A China prendeu o sismólogo americano Chen Youlin, que estuda testes nucleares, sob acusações de espionagem, de acordo com informações de sua família. Chen, de 54 anos, foi detido em novembro de 2024 durante uma viagem a Pequim para visitar parentes, conforme relatado pela Global Reach, um grupo de defesa de reféns. A família decidiu falar publicamente após perceber que não havia sinais de que as autoridades chinesas liberariam Chen.
A esposa de Chen, Rong Yufang, também sismóloga, afirmou que ele colaborou estreitamente com colegas chineses e que as alegações de espionagem são "erradas e inconsistentes com a natureza pública e colaborativa do trabalho que ele realizou".
Trabalho focado em testes nucleares
O trabalho publicado por Chen é centrado na Coreia do Norte, um aliado próximo da China que enfrenta sanções devido ao seu programa de armas nucleares e testes subterrâneos. Não está claro se e como o trabalho de Chen se relaciona com o programa nuclear da China. A inteligência dos EUA sugere que a China está desenvolvendo um novo arsenal e realizando testes secretos, o que é negado por Pequim.
Ao ser questionado sobre o caso em uma coletiva de imprensa, o porta-voz do ministério das Relações Exteriores da China, Lin Jian, afirmou que as "autoridades judiciais lidam com os casos de acordo com a lei" e que "não existe a chamada detenção injusta". Na China, condenações por espionagem podem resultar em prisão perpétua ou pena de morte.

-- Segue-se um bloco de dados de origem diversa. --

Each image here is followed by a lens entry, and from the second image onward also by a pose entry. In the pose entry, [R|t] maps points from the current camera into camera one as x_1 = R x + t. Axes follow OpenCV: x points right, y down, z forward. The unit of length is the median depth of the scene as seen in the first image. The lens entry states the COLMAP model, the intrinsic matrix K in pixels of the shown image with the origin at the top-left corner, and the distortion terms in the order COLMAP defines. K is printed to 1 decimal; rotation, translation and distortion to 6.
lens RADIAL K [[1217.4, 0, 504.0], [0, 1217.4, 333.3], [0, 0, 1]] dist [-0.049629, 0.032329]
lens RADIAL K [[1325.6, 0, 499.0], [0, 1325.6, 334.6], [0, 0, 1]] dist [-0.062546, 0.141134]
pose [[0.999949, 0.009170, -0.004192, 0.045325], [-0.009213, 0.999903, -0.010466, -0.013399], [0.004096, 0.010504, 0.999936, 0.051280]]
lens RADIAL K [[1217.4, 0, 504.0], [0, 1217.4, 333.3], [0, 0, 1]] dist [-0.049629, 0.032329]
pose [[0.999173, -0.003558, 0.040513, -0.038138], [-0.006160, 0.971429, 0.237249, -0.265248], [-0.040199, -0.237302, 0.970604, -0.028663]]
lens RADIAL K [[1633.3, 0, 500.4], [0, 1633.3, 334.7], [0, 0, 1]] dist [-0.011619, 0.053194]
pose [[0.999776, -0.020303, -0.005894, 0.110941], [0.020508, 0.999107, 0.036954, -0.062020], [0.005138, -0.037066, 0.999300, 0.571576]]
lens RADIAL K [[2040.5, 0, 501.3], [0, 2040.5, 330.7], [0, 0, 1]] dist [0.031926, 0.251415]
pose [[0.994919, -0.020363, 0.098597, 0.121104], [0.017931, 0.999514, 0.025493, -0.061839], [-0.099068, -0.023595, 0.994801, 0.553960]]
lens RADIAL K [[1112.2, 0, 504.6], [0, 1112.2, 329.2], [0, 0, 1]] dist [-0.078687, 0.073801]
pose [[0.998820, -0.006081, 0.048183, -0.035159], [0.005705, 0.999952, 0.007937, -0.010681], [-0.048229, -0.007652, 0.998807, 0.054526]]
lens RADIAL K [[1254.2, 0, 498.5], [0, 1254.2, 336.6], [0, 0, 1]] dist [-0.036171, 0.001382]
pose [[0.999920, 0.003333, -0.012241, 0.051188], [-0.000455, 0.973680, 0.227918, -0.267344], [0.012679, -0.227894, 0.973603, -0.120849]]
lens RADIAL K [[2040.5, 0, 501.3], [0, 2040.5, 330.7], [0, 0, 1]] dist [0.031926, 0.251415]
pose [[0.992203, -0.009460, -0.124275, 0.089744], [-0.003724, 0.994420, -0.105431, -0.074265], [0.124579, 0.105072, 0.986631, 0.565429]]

Preocupações com a saúde de Chen
Atualmente, Chen é o único cidadão dos EUA designado como "detido injustamente". Rong expressou preocupação com a saúde e o bem-estar do marido, afirmando: "Não consigo falar com meu marido há mais de 600 dias". Em uma entrevista à Reuters, ela mencionou que as autoridades chinesas o interrogaram mais de 100 vezes sobre seu trabalho e que ele não teve acesso a um advogado nos primeiros 13 meses de detenção.
Nascido na China, Chen se tornou cidadão americano em 2011 e reside em Boston, Massachusetts. Ele se especializou no uso de dados sismológicos para identificar testes nucleares e participou de vários projetos financiados pelo governo dos EUA. Sua esposa destacou que o trabalho de Chen com colegas na China sempre foi realizado "de forma transparente".
A Global Reach alertou que existem "suspeitas dentro do governo dos EUA de que a prisão de Chen tenha sido motivada pela realização de testes nucleares pela China, em violação ao Tratado de Proibição Completa de Testes Nucleares". O tratado visa proibir todos os testes nucleares no planeta, embora vários estados com capacidade nuclear, incluindo EUA e China, ainda não o tenham ratificado.
Recentemente, a Foley Foundation, outro grupo de defesa de reféns baseado nos EUA, expressou preocupações sobre a saúde de Chen, que sofre de diabetes, hipertensão e colesterol alto. A fundação ressaltou que ele precisa de acesso confiável a tratamento, o que não está disponível enquanto estiver detido injustamente.
O senador Edward Markey, um democrata de Massachusetts, criticou o tratamento de Chen pela China, afirmando que isso prejudica a parceria entre os dois países e pode desencorajar outros acadêmicos de colaborar com a China. Markey expressou esperança de que a atenção crescente sobre a detenção de Chen force o governo chinês a tomar a decisão correta e libertá-lo.